--- Available records ---

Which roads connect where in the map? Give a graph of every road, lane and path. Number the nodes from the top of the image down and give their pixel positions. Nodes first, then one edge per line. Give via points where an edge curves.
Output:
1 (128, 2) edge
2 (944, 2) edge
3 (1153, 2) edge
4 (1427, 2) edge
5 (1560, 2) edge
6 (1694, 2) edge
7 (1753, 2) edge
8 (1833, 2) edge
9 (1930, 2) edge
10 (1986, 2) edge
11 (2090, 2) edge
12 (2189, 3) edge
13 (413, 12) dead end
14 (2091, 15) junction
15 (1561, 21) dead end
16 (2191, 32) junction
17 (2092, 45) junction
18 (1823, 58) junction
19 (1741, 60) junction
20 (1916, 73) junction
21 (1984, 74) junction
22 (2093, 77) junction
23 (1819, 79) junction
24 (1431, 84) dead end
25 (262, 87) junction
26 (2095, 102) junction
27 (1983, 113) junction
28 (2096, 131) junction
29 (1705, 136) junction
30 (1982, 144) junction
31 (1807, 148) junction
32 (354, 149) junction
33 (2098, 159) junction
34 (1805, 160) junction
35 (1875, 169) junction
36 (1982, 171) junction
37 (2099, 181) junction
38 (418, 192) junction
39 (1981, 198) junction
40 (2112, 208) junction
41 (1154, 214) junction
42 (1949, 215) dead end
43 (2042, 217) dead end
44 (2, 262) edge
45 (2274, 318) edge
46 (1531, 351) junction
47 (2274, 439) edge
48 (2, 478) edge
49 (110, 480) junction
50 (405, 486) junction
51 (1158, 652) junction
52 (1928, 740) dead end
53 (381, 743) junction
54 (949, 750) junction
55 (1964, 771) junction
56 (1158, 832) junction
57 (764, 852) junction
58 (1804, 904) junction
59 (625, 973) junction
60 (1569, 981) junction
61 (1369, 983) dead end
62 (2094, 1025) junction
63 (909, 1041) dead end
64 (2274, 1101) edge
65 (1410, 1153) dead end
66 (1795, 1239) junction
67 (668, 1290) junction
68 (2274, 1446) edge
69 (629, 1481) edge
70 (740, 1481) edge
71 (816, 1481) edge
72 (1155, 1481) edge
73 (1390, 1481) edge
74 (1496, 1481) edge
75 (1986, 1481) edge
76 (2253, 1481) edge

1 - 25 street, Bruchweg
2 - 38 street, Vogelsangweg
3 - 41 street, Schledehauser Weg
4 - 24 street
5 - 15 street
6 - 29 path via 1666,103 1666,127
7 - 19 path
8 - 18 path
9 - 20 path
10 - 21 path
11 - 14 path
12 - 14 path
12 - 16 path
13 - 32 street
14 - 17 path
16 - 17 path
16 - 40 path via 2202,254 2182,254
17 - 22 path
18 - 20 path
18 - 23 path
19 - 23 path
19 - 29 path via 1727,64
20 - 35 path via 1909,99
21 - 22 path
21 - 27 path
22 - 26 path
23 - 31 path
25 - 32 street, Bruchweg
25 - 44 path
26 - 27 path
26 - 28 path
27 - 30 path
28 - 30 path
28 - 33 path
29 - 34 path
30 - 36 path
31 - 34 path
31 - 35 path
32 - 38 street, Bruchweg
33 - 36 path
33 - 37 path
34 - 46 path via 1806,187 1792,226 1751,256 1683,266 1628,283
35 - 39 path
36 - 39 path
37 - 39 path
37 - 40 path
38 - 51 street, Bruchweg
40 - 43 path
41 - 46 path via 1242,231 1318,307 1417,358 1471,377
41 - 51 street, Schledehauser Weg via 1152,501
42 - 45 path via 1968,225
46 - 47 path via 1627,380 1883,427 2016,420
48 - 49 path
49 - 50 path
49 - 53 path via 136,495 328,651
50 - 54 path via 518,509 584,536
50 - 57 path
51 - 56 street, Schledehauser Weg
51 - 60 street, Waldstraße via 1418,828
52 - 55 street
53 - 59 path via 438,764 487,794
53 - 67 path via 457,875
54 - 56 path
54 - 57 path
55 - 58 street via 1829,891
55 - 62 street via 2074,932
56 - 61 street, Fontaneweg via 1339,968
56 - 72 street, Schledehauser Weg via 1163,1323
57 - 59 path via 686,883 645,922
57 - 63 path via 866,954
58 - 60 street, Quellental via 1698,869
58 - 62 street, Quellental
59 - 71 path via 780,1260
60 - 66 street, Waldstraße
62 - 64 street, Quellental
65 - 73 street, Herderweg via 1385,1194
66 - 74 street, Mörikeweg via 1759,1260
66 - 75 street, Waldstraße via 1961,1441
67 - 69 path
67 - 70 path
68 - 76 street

---

### Task details
Every entry must be duplicated exactly as it stands.

### Expected answer
Which roads connect where in the map? Give a graph of every road, lane and path. Number the nodes from the top of the image down and give their pixel positions. Nodes first, then one edge per line. Give via points where an edge curves.
Output:
1 (128, 2) edge
2 (944, 2) edge
3 (1153, 2) edge
4 (1427, 2) edge
5 (1560, 2) edge
6 (1694, 2) edge
7 (1753, 2) edge
8 (1833, 2) edge
9 (1930, 2) edge
10 (1986, 2) edge
11 (2090, 2) edge
12 (2189, 3) edge
13 (413, 12) dead end
14 (2091, 15) junction
15 (1561, 21) dead end
16 (2191, 32) junction
17 (2092, 45) junction
18 (1823, 58) junction
19 (1741, 60) junction
20 (1916, 73) junction
21 (1984, 74) junction
22 (2093, 77) junction
23 (1819, 79) junction
24 (1431, 84) dead end
25 (262, 87) junction
26 (2095, 102) junction
27 (1983, 113) junction
28 (2096, 131) junction
29 (1705, 136) junction
30 (1982, 144) junction
31 (1807, 148) junction
32 (354, 149) junction
33 (2098, 159) junction
34 (1805, 160) junction
35 (1875, 169) junction
36 (1982, 171) junction
37 (2099, 181) junction
38 (418, 192) junction
39 (1981, 198) junction
40 (2112, 208) junction
41 (1154, 214) junction
42 (1949, 215) dead end
43 (2042, 217) dead end
44 (2, 262) edge
45 (2274, 318) edge
46 (1531, 351) junction
47 (2274, 439) edge
48 (2, 478) edge
49 (110, 480) junction
50 (405, 486) junction
51 (1158, 652) junction
52 (1928, 740) dead end
53 (381, 743) junction
54 (949, 750) junction
55 (1964, 771) junction
56 (1158, 832) junction
57 (764, 852) junction
58 (1804, 904) junction
59 (625, 973) junction
60 (1569, 981) junction
61 (1369, 983) dead end
62 (2094, 1025) junction
63 (909, 1041) dead end
64 (2274, 1101) edge
65 (1410, 1153) dead end
66 (1795, 1239) junction
67 (668, 1290) junction
68 (2274, 1446) edge
69 (629, 1481) edge
70 (740, 1481) edge
71 (816, 1481) edge
72 (1155, 1481) edge
73 (1390, 1481) edge
74 (1496, 1481) edge
75 (1986, 1481) edge
76 (2253, 1481) edge

1 - 25 street, Bruchweg
2 - 38 street, Vogelsangweg
3 - 41 street, Schledehauser Weg
4 - 24 street
5 - 15 street
6 - 29 path via 1666,103 1666,127
7 - 19 path
8 - 18 path
9 - 20 path
10 - 21 path
11 - 14 path
12 - 14 path
12 - 16 path
13 - 32 street
14 - 17 path
16 - 17 path
16 - 40 path via 2202,254 2182,254
17 - 22 path
18 - 20 path
18 - 23 path
19 - 23 path
19 - 29 path via 1727,64
20 - 35 path via 1909,99
21 - 22 path
21 - 27 path
22 - 26 path
23 - 31 path
25 - 32 street, Bruchweg
25 - 44 path
26 - 27 path
26 - 28 path
27 - 30 path
28 - 30 path
28 - 33 path
29 - 34 path
30 - 36 path
31 - 34 path
31 - 35 path
32 - 38 street, Bruchweg
33 - 36 path
33 - 37 path
34 - 46 path via 1806,187 1792,226 1751,256 1683,266 1628,283
35 - 39 path
36 - 39 path
37 - 39 path
37 - 40 path
38 - 51 street, Bruchweg
40 - 43 path
41 - 46 path via 1242,231 1318,307 1417,358 1471,377
41 - 51 street, Schledehauser Weg via 1152,501
42 - 45 path via 1968,225
46 - 47 path via 1627,380 1883,427 2016,420
48 - 49 path
49 - 50 path
49 - 53 path via 136,495 328,651
50 - 54 path via 518,509 584,536
50 - 57 path
51 - 56 street, Schledehauser Weg
51 - 60 street, Waldstraße via 1418,828
52 - 55 street
53 - 59 path via 438,764 487,794
53 - 67 path via 457,875
54 - 56 path
54 - 57 path
55 - 58 street via 1829,891
55 - 62 street via 2074,932
56 - 61 street, Fontaneweg via 1339,968
56 - 72 street, Schledehauser Weg via 1163,1323
57 - 59 path via 686,883 645,922
57 - 63 path via 866,954
58 - 60 street, Quellental via 1698,869
58 - 62 street, Quellental
59 - 71 path via 780,1260
60 - 66 street, Waldstraße
62 - 64 street, Quellental
65 - 73 street, Herderweg via 1385,1194
66 - 74 street, Mörikeweg via 1759,1260
66 - 75 street, Waldstraße via 1961,1441
67 - 69 path
67 - 70 path
68 - 76 street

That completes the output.